§ Exercise: Here the job is to transcribe the data exactly while omitting the images.

§ Given information:
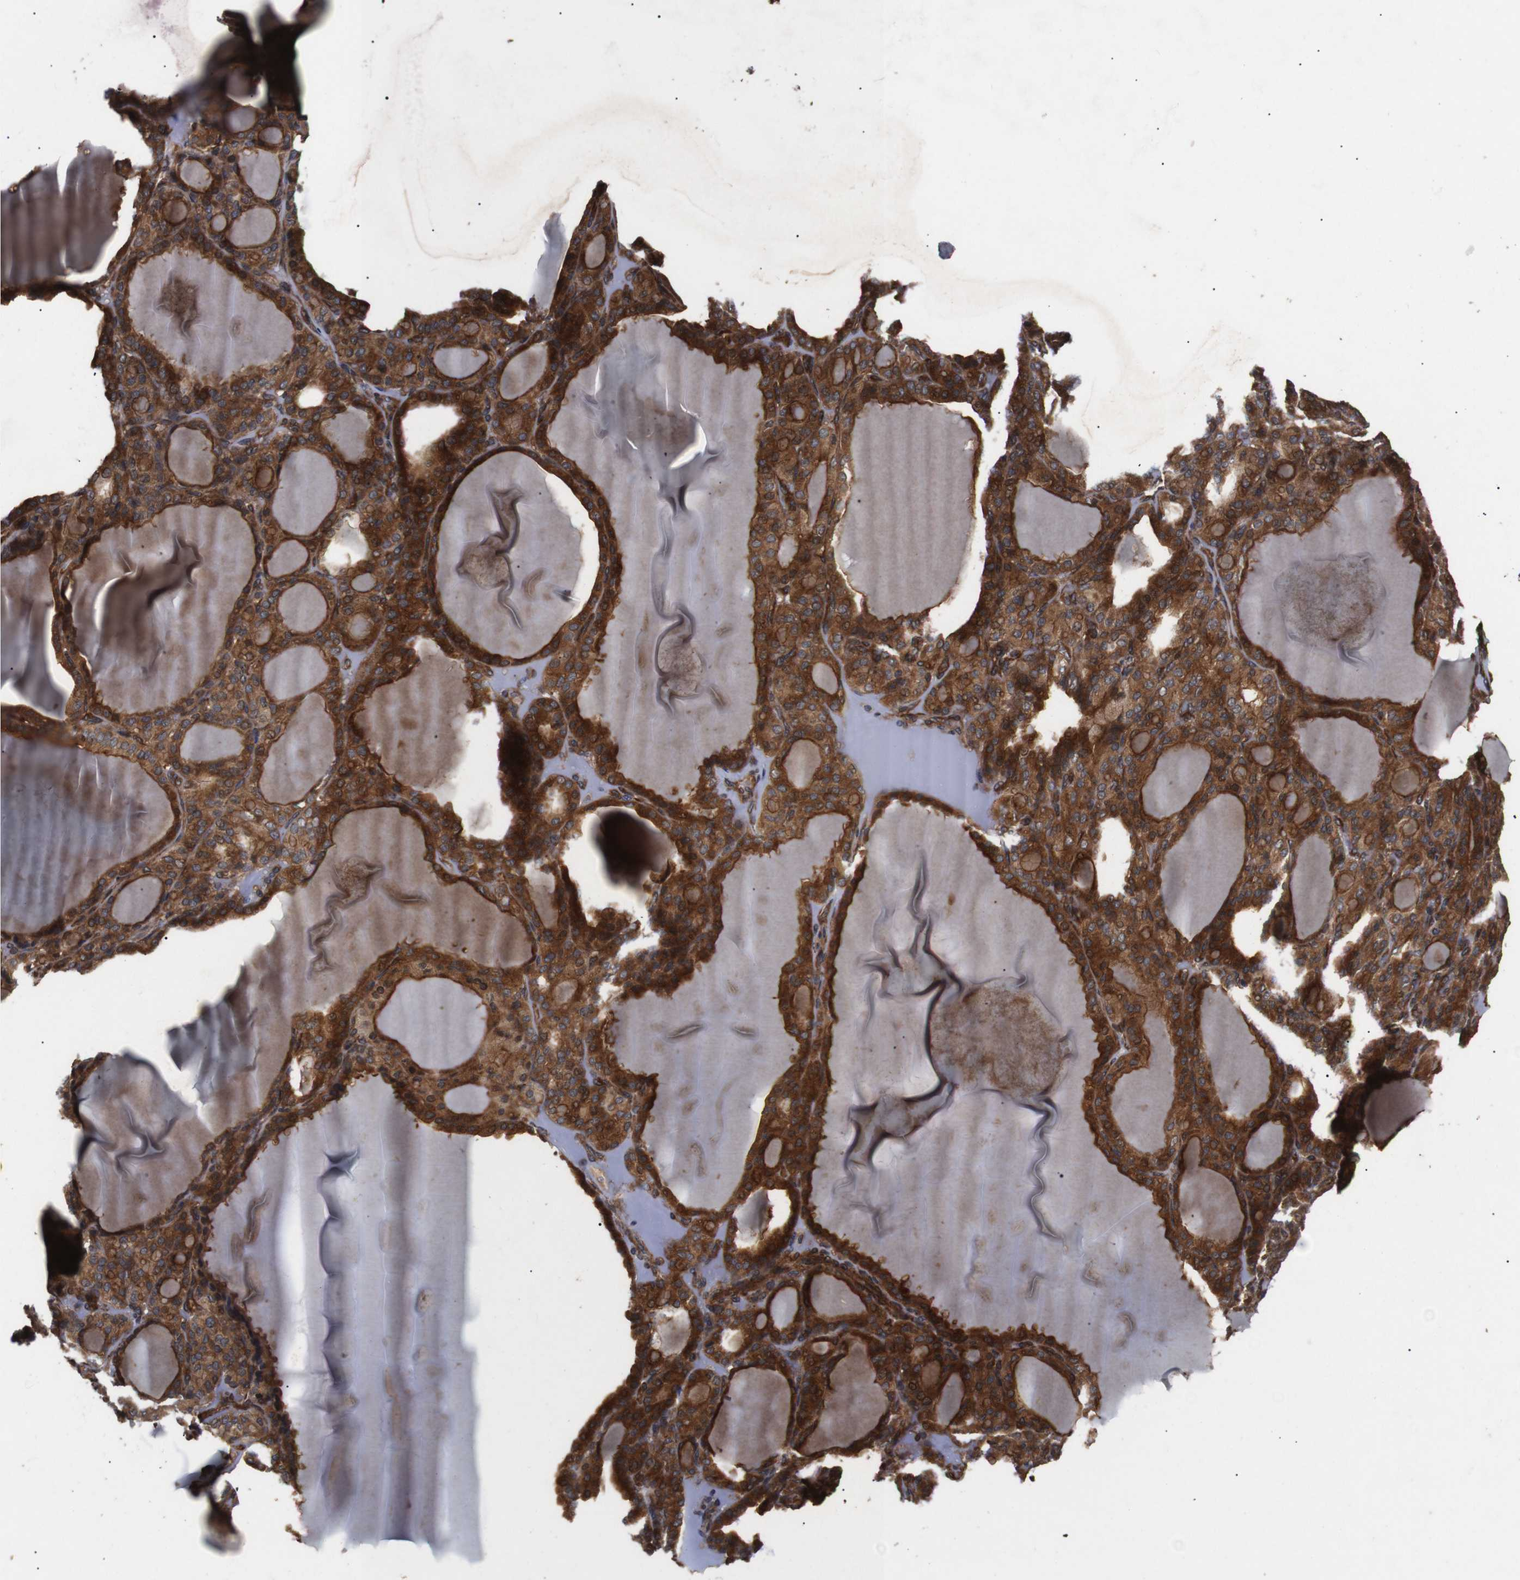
{"staining": {"intensity": "strong", "quantity": ">75%", "location": "cytoplasmic/membranous"}, "tissue": "thyroid gland", "cell_type": "Glandular cells", "image_type": "normal", "snomed": [{"axis": "morphology", "description": "Normal tissue, NOS"}, {"axis": "topography", "description": "Thyroid gland"}], "caption": "Immunohistochemistry histopathology image of normal human thyroid gland stained for a protein (brown), which demonstrates high levels of strong cytoplasmic/membranous positivity in about >75% of glandular cells.", "gene": "PAWR", "patient": {"sex": "female", "age": 28}}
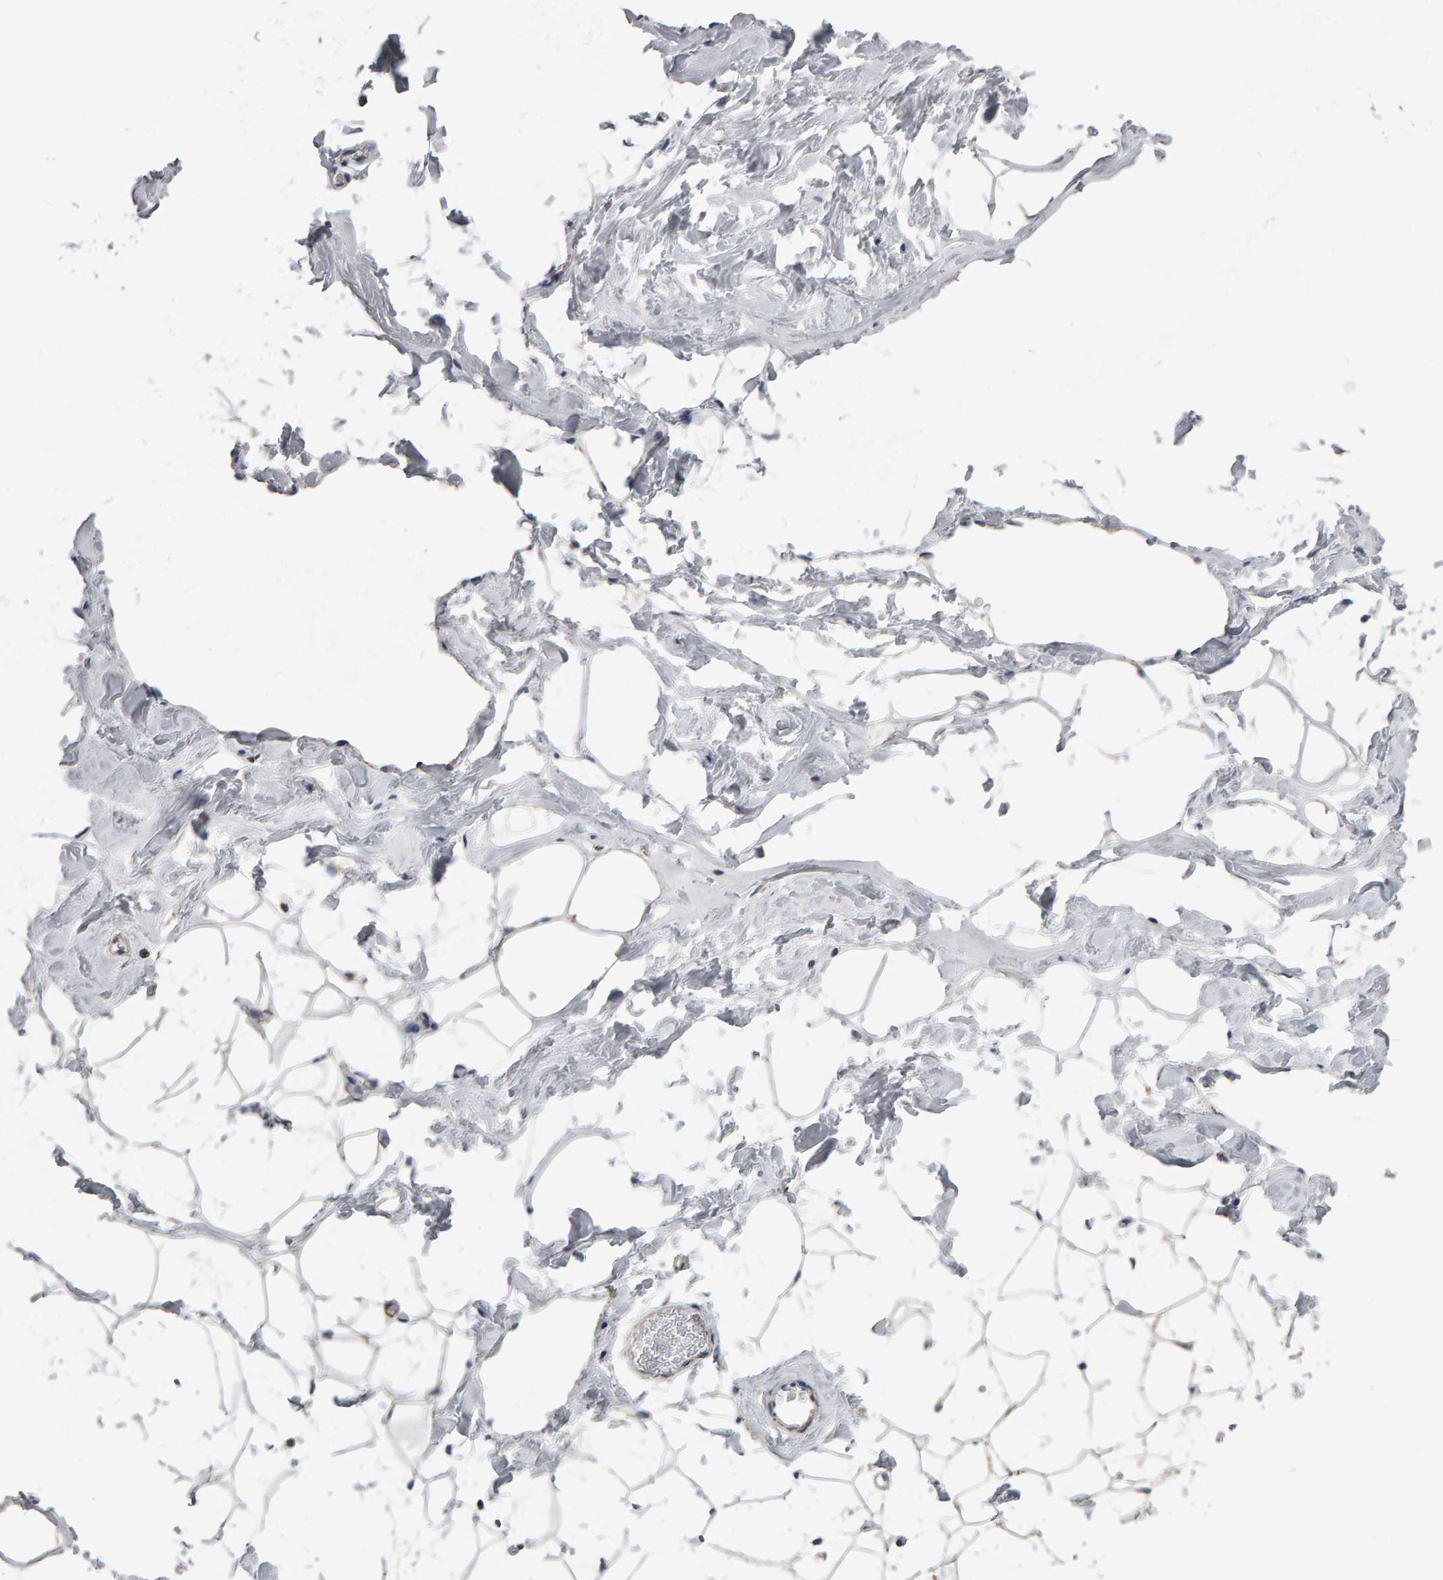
{"staining": {"intensity": "moderate", "quantity": ">75%", "location": "cytoplasmic/membranous"}, "tissue": "soft tissue", "cell_type": "Fibroblasts", "image_type": "normal", "snomed": [{"axis": "morphology", "description": "Normal tissue, NOS"}, {"axis": "morphology", "description": "Fibrosis, NOS"}, {"axis": "topography", "description": "Breast"}, {"axis": "topography", "description": "Adipose tissue"}], "caption": "Immunohistochemistry (IHC) staining of normal soft tissue, which exhibits medium levels of moderate cytoplasmic/membranous positivity in approximately >75% of fibroblasts indicating moderate cytoplasmic/membranous protein staining. The staining was performed using DAB (brown) for protein detection and nuclei were counterstained in hematoxylin (blue).", "gene": "TOM1L1", "patient": {"sex": "female", "age": 39}}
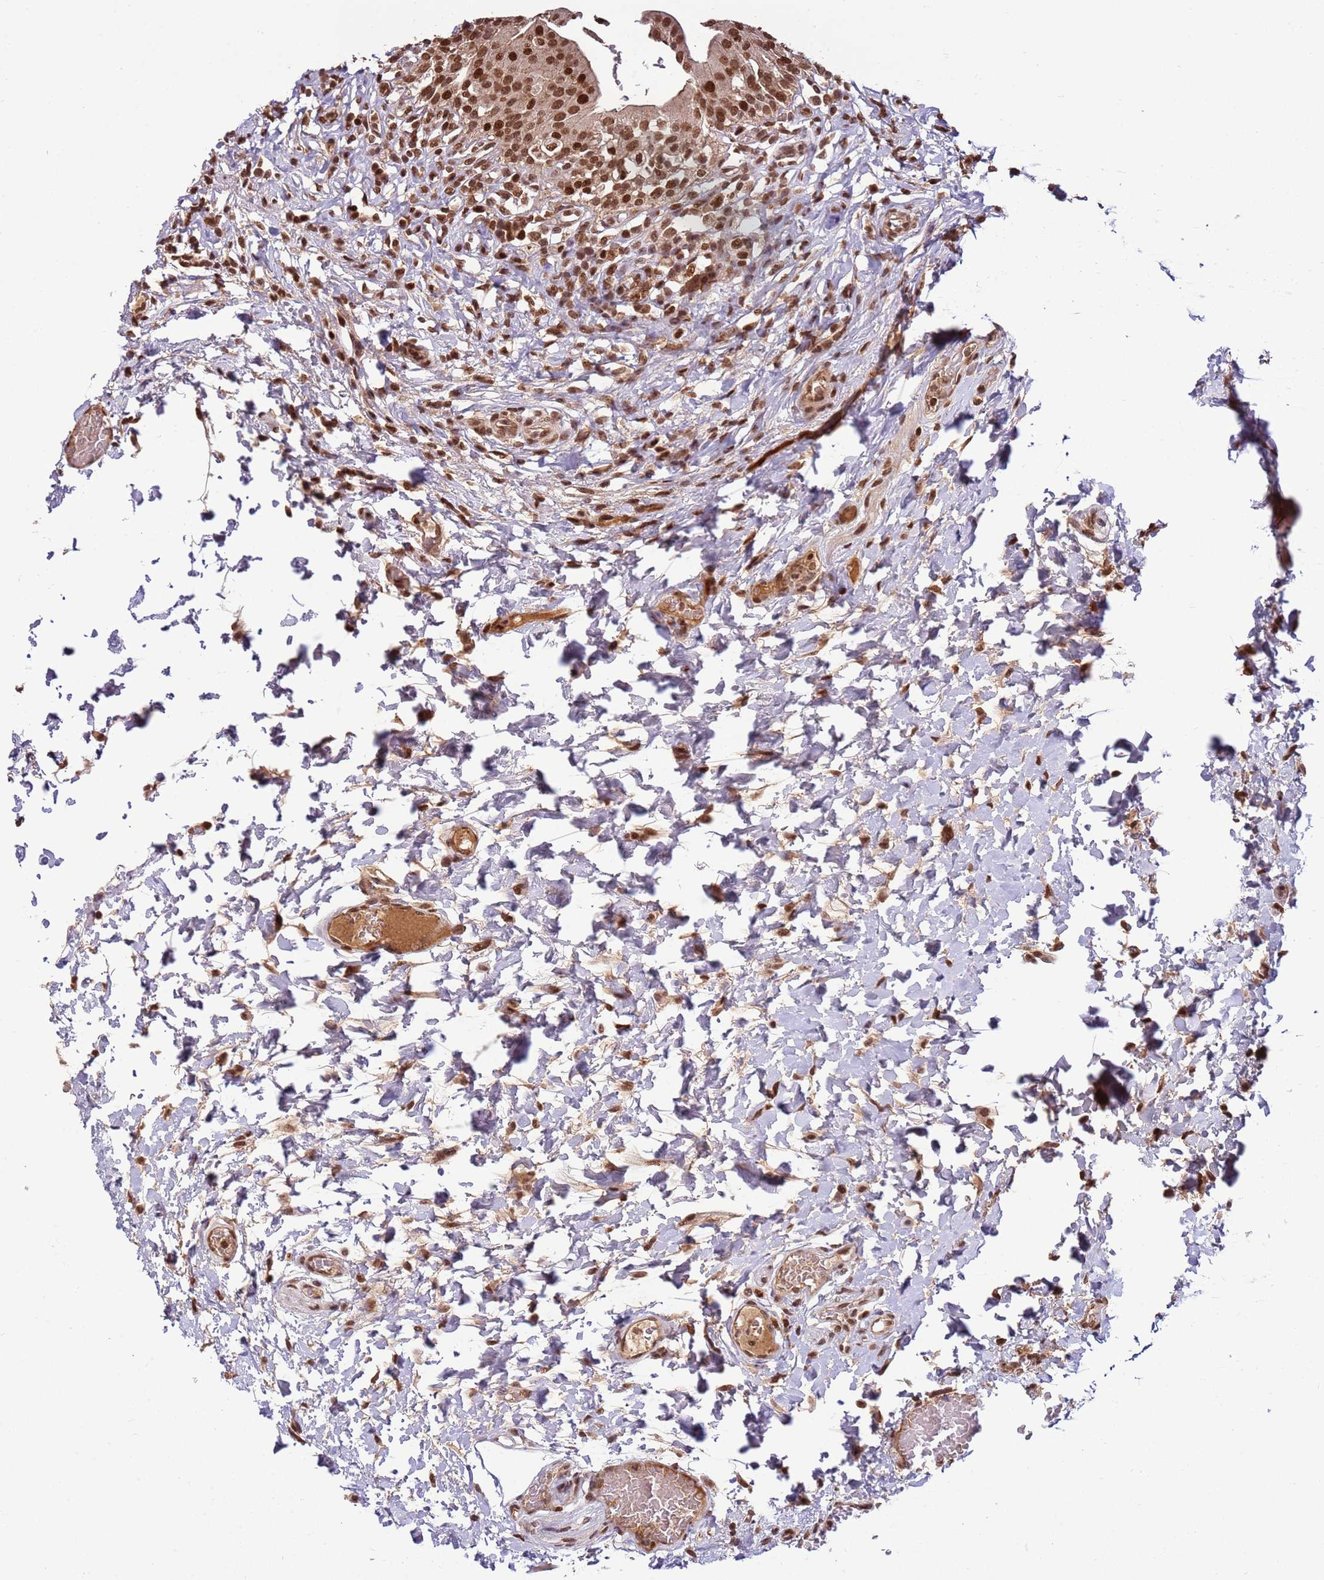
{"staining": {"intensity": "strong", "quantity": ">75%", "location": "nuclear"}, "tissue": "urinary bladder", "cell_type": "Urothelial cells", "image_type": "normal", "snomed": [{"axis": "morphology", "description": "Normal tissue, NOS"}, {"axis": "morphology", "description": "Inflammation, NOS"}, {"axis": "topography", "description": "Urinary bladder"}], "caption": "Brown immunohistochemical staining in unremarkable urinary bladder displays strong nuclear expression in about >75% of urothelial cells. (DAB IHC, brown staining for protein, blue staining for nuclei).", "gene": "ZBTB12", "patient": {"sex": "male", "age": 64}}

§ Written solution:
{"staining": {"intensity": "strong", "quantity": ">75%", "location": "cytoplasmic/membranous"}, "tissue": "thyroid gland", "cell_type": "Glandular cells", "image_type": "normal", "snomed": [{"axis": "morphology", "description": "Normal tissue, NOS"}, {"axis": "topography", "description": "Thyroid gland"}], "caption": "Immunohistochemistry histopathology image of normal human thyroid gland stained for a protein (brown), which demonstrates high levels of strong cytoplasmic/membranous positivity in about >75% of glandular cells.", "gene": "PAWR", "patient": {"sex": "female", "age": 28}}
{"staining": {"intensity": "moderate", "quantity": ">75%", "location": "cytoplasmic/membranous"}, "tissue": "soft tissue", "cell_type": "Fibroblasts", "image_type": "normal", "snomed": [{"axis": "morphology", "description": "Normal tissue, NOS"}, {"axis": "morphology", "description": "Fibrosis, NOS"}, {"axis": "topography", "description": "Breast"}, {"axis": "topography", "description": "Adipose tissue"}], "caption": "Immunohistochemistry (IHC) staining of normal soft tissue, which exhibits medium levels of moderate cytoplasmic/membranous positivity in approximately >75% of fibroblasts indicating moderate cytoplasmic/membranous protein staining. The staining was performed using DAB (brown) for protein detection and nuclei were counterstained in hematoxylin (blue).", "gene": "TOM1L1", "patient": {"sex": "female", "age": 39}}
{"staining": {"intensity": "strong", "quantity": ">75%", "location": "nuclear"}, "tissue": "urinary bladder", "cell_type": "Urothelial cells", "image_type": "normal", "snomed": [{"axis": "morphology", "description": "Normal tissue, NOS"}, {"axis": "morphology", "description": "Inflammation, NOS"}, {"axis": "topography", "description": "Urinary bladder"}], "caption": "Brown immunohistochemical staining in unremarkable urinary bladder displays strong nuclear expression in about >75% of urothelial cells. (DAB IHC, brown staining for protein, blue staining for nuclei).", "gene": "ZBTB12", "patient": {"sex": "male", "age": 64}}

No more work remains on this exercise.